Full state funding required for $26 million SMBI marine infrastructure

Redland City Council has called for full state funding to upgrade the Southern Moreton Bay Island ferry terminals to provide a safer more reliable service to residents.

Redland City Mayor Karen Williams said public transport was operated and funded by the State Government and as a result it was appropriate for the State Government to fund the $26 million needed to upgrade the ferry terminals for safety reasons and to meet Federal DDA compliance.

“The original ferry terminals were constructed by the State and then transferred to Council sometime in the 1990’s and since then ratepayers have been paying for their upkeep.

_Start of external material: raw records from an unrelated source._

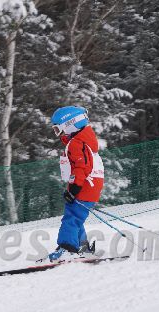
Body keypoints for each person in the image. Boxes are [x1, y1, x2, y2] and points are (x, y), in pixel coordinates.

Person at [47, 106, 104, 262]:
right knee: (75, 216)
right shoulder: (84, 141)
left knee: (71, 219)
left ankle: (68, 248)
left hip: (84, 186)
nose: (58, 133)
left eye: (58, 129)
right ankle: (82, 246)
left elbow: (81, 168)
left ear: (70, 124)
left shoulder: (76, 143)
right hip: (90, 186)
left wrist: (74, 188)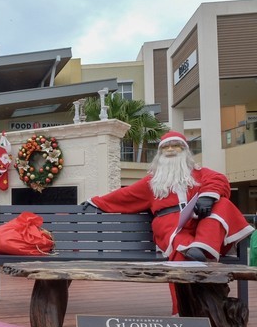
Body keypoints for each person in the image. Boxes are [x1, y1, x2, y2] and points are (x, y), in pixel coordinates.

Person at [83, 131, 254, 312]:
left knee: (223, 203)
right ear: (160, 153)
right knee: (182, 251)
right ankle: (184, 309)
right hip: (171, 225)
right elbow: (125, 196)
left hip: (200, 222)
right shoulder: (152, 181)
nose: (171, 149)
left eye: (176, 146)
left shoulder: (200, 173)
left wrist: (207, 197)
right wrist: (95, 201)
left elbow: (219, 180)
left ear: (185, 150)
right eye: (166, 147)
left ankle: (202, 246)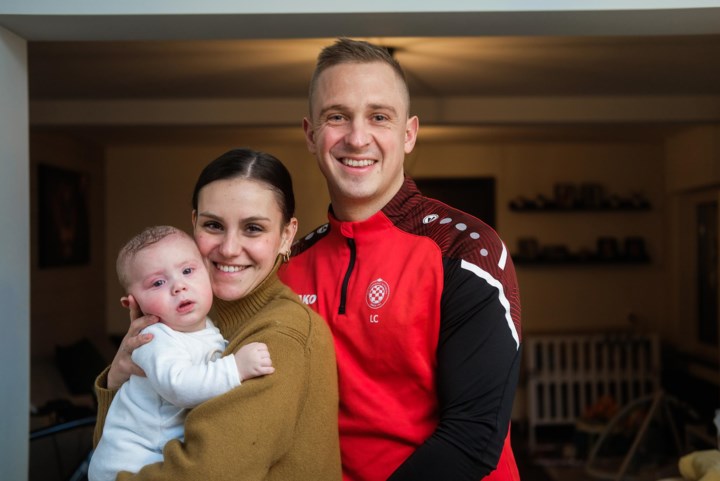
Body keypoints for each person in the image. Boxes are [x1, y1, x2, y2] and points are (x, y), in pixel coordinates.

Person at [277, 38, 522, 481]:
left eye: (378, 117)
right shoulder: (288, 264)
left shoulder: (465, 249)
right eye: (337, 116)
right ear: (311, 136)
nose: (356, 137)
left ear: (408, 134)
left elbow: (474, 438)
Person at [93, 148, 342, 481]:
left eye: (253, 228)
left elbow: (204, 473)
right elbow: (115, 448)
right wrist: (117, 381)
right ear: (194, 223)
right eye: (213, 225)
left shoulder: (281, 334)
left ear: (286, 236)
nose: (228, 248)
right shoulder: (184, 320)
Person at [89, 225, 275, 481]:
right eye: (157, 282)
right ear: (133, 303)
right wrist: (235, 367)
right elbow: (180, 386)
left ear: (207, 272)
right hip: (126, 469)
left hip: (158, 461)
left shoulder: (206, 327)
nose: (178, 287)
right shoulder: (154, 340)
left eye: (187, 271)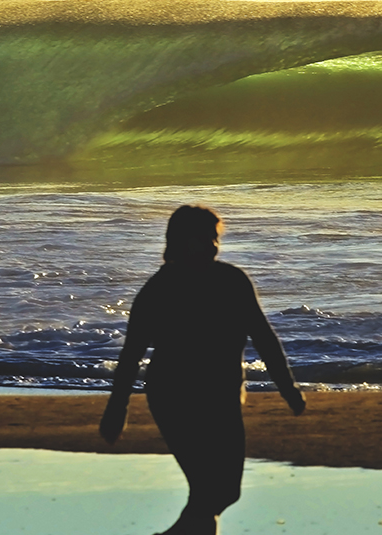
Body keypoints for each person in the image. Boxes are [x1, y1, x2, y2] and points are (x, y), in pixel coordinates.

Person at [99, 205, 306, 535]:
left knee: (223, 492)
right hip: (174, 397)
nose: (212, 245)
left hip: (223, 397)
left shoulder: (232, 280)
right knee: (213, 492)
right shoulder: (159, 289)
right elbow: (132, 352)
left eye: (215, 237)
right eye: (203, 238)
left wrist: (288, 388)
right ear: (180, 241)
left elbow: (263, 335)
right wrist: (116, 408)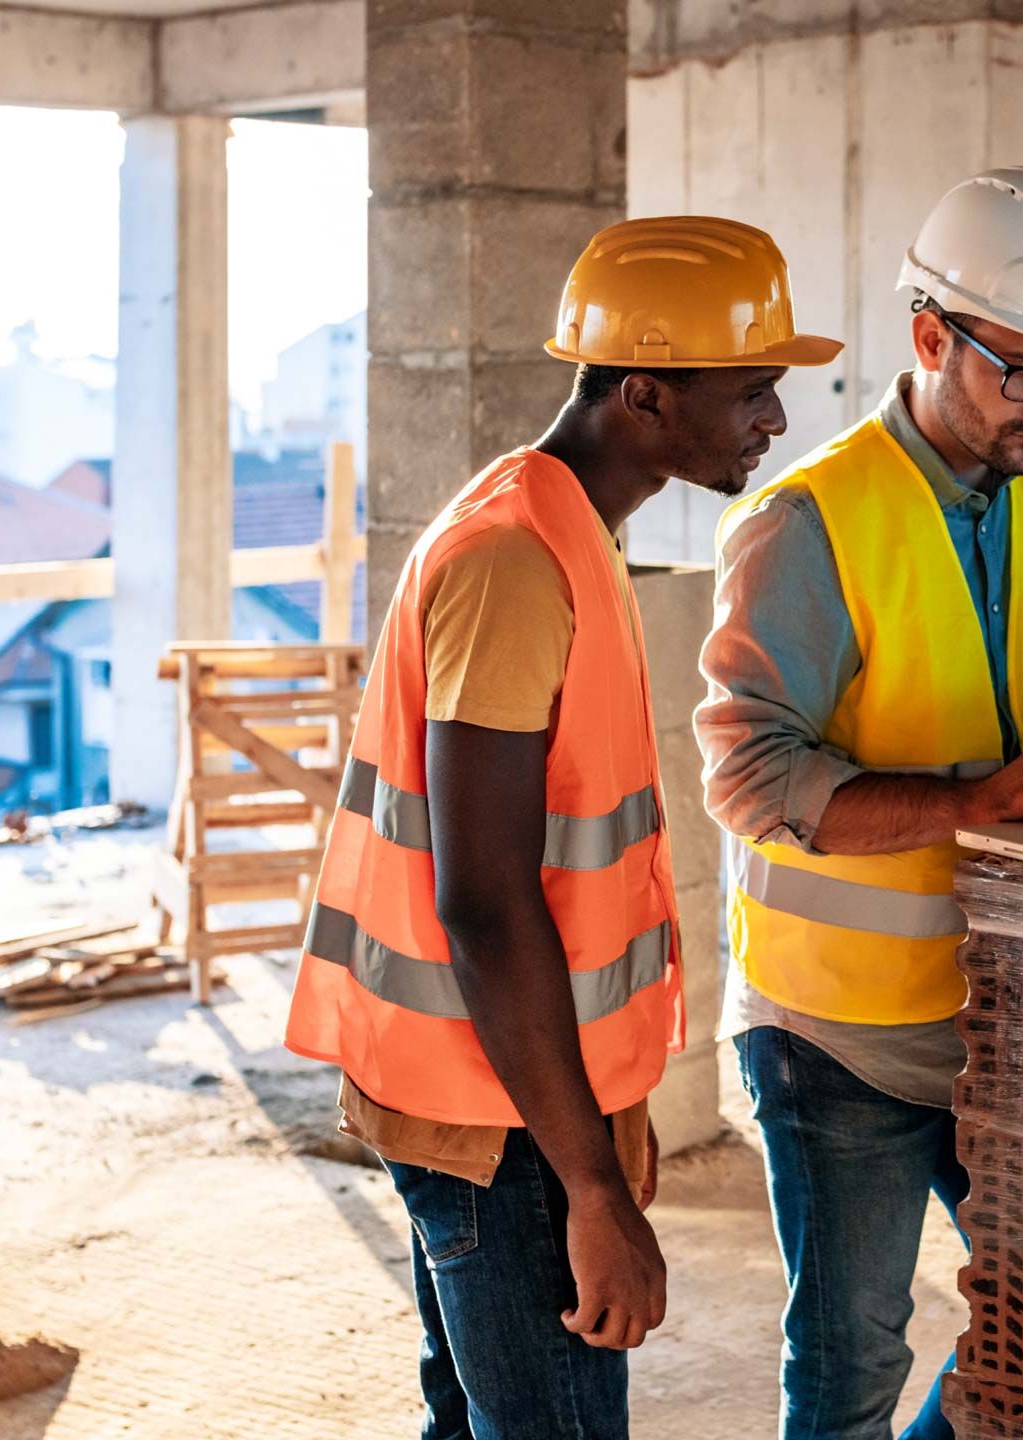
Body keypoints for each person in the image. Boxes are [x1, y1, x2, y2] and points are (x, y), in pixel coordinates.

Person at [285, 216, 839, 1440]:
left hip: (516, 1091)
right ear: (644, 390)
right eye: (752, 390)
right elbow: (483, 899)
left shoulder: (561, 531)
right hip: (498, 1121)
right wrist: (590, 1184)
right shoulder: (513, 563)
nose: (774, 420)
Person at [694, 166, 1023, 1440]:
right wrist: (971, 802)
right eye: (1022, 370)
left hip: (1020, 1010)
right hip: (841, 1033)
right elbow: (748, 772)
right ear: (927, 338)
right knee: (851, 1362)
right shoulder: (809, 523)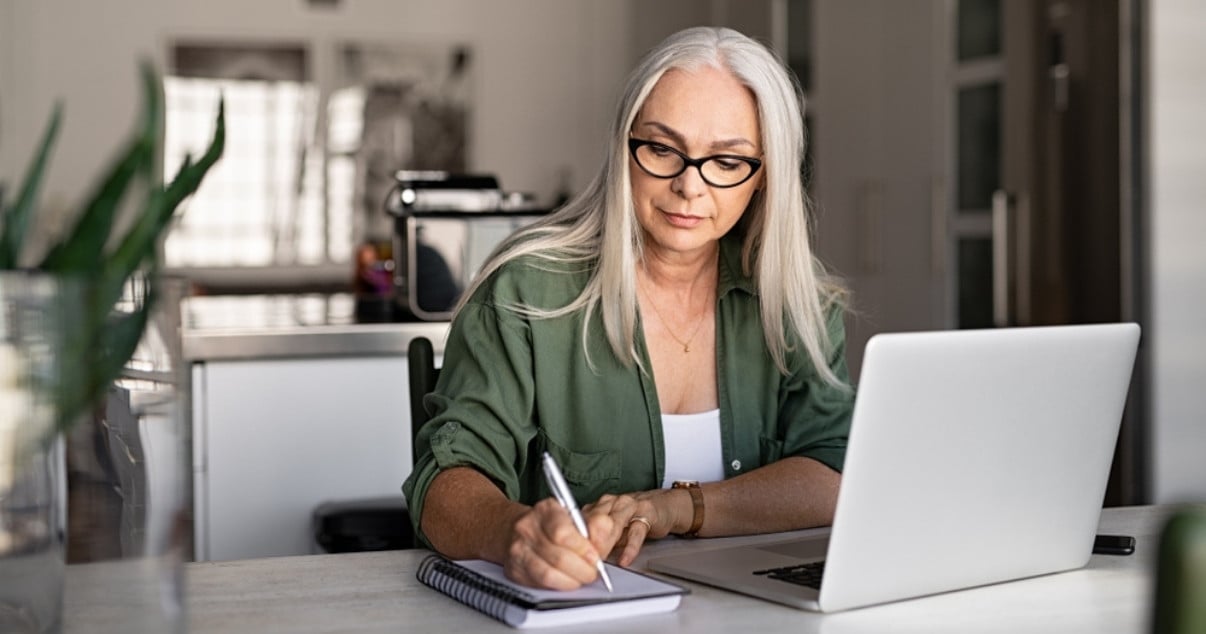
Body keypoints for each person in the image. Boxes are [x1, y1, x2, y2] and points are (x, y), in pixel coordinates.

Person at [402, 26, 854, 591]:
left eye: (727, 160)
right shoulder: (525, 289)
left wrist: (674, 508)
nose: (690, 186)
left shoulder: (797, 300)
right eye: (663, 149)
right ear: (624, 147)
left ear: (764, 177)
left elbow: (834, 475)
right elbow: (443, 483)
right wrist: (511, 532)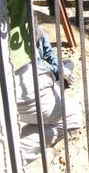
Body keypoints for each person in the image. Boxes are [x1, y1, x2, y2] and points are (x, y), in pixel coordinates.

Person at [17, 25, 81, 163]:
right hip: (32, 83)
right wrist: (56, 71)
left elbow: (51, 56)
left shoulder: (40, 33)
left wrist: (61, 69)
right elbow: (40, 66)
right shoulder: (23, 43)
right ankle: (17, 155)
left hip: (39, 77)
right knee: (70, 119)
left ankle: (56, 83)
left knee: (68, 63)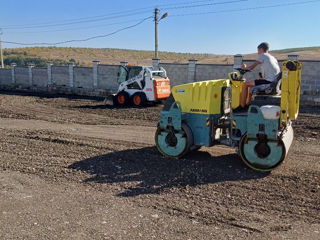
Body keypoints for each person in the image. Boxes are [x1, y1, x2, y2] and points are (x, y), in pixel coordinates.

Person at [233, 42, 280, 112]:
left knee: (244, 84)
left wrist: (244, 68)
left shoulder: (263, 55)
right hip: (273, 81)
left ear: (261, 49)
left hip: (268, 82)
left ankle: (242, 106)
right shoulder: (272, 58)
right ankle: (248, 105)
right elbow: (263, 74)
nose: (258, 53)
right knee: (251, 86)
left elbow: (251, 68)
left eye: (258, 50)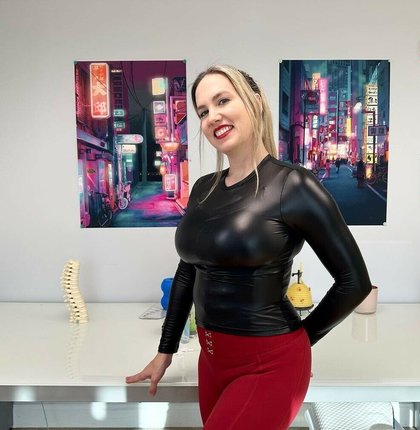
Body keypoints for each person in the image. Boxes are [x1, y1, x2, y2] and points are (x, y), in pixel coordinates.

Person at [126, 65, 372, 429]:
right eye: (203, 111)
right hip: (211, 362)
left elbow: (354, 282)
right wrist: (166, 350)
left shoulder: (293, 185)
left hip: (269, 364)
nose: (213, 116)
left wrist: (301, 341)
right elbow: (188, 270)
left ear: (255, 102)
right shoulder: (204, 188)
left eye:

“Today’s decision makes it clear that going forward the State should fund the capital cost, as well as owning and maintaining the completed ferry terminals.

Cr Williams said Redland City Council was the only Queensland Local Government Authority with ongoing responsibility for ferry terminal infrastructure on regulated Translink ferry routes (excluding Brisbane City Council).

“Apart from the precedent of State responsibility for public transport facilities, the reality is that Council does not have access to public infrastructure funding necessary to meet SMBI ferry infrastructure replacement costs; it would financially cripple out ratepayers.

“It is important to note that there is already a substantial cost to Redland ratepayers of landside works to connect this infrastructure, and that is important in the business case consideration.

“Council will continue to construct and maintain landside infrastructure such as car parks and connecting roads.”

“Redland ratepayers are currently investing $6 million in the Macleay Island Foreshore carpark is an example of landside terminal access and parking improvements Council currently funds.

“While the Weinam Creek bus ferry terminal facility has been funded by the state, there remains a major public infrastructure investment requirement for the surrounding public parking area that Council is looking to address.

Cr Karen Williams said Council has been working in partnership with the State Government for over two years to develop a business case for the much needed upgrade of the ageing terminals.

“We have appreciated this working partnership and recognition that the ferry terminals are ageing, in poor condition, overcrowded and unable to meet rising demand and lack amenity including mandated modern disability standards,“ Cr Williams said.

“The SMBI ferry terminals, located at Russell, Macleay, Lamb and Karragarra Islands, are an amalgam of jetty, pontoon and gangway structures.

“Their replacement with modern and future proof infrastructure is fundamental to our SMBI community who have been actively involved in planning for new amenities.

“This has included studies, community and stakeholder consultation, and the development of concept design.

“We are not walking away from SMBI – we are walking with them on this fundamental issue.

“We will continue to honour the current arrangement and our absolute commitment to the SMBI, and sincerely hope that the partnership with the State will continue and they will respond positively with much needed support to meet the aspirations of these important island communities.”